[dm-devel] [PATCH] dm thin: relax hard limit on the maximum size of a metadata device
Joe Thornber
thornber at redhat.com
Mon Mar 5 10:21:34 UTC 2012
Hi Mike,
My concerns are:
i) The current behaviour is upstream; by changing this aren't you
making the tools writers life more complicated rather than less by
making them support both interfaces?
ii) 16G is a ludicrous amount of space to allocate for metadata (16M
would be much better). Why are the tools trying to allocate this
much? LVM2's unit of _allocation_ may be the extent, but this is
separate from activation. If your extent size is 16G you can
probably squeeze 1000 metadata areas into there.
As a side issue it's not clear to me why anyone would want to use
16G extents? (eg, 16M extents lets them address 2^56 bytes of
data in the VG). Maybe the sys admins mistakenly think they're
getting performance benefits through having more contiguous data?
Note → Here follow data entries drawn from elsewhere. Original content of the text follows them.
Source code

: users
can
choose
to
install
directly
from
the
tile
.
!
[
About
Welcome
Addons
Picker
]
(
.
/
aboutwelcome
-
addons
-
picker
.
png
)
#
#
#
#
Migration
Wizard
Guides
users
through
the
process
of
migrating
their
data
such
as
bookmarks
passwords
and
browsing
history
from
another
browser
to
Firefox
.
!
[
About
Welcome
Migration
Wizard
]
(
[LVM2's allocation policies try and allocate contiguous extents
anyway].
If you can reassure me about (i) and that your patch isn't encouraging
poor tool code (ii), then I'll ack this patch.
- Joe
On Fri, Mar 02, 2012 at 04:32:33PM -0500, Mike Snitzer wrote:
> The thin metadata format can only make use of a device that is <=
> METADATA_DEV_MAX_SECTORS (currently 15.9375 GB). Therefore, there is no
> practical benefit to using a larger device.
>
> However, it may be that other factors impose a certain granularity for
> the space that is allocated to a device (E.g. lvm2 can impose a coarse
> granularity through the use of large, >= 1 GB, physical extents).
>
> Rather than reject a larger metadata device, during thin-pool device
> construction, switch to allowing it but issue a warning if a device
> larger than METADATA_DEV_MAX_SECTORS_NEAREST_POWER_OF_2 (16 GB) is
> provided. Any space over 15.9375 GB will not be used.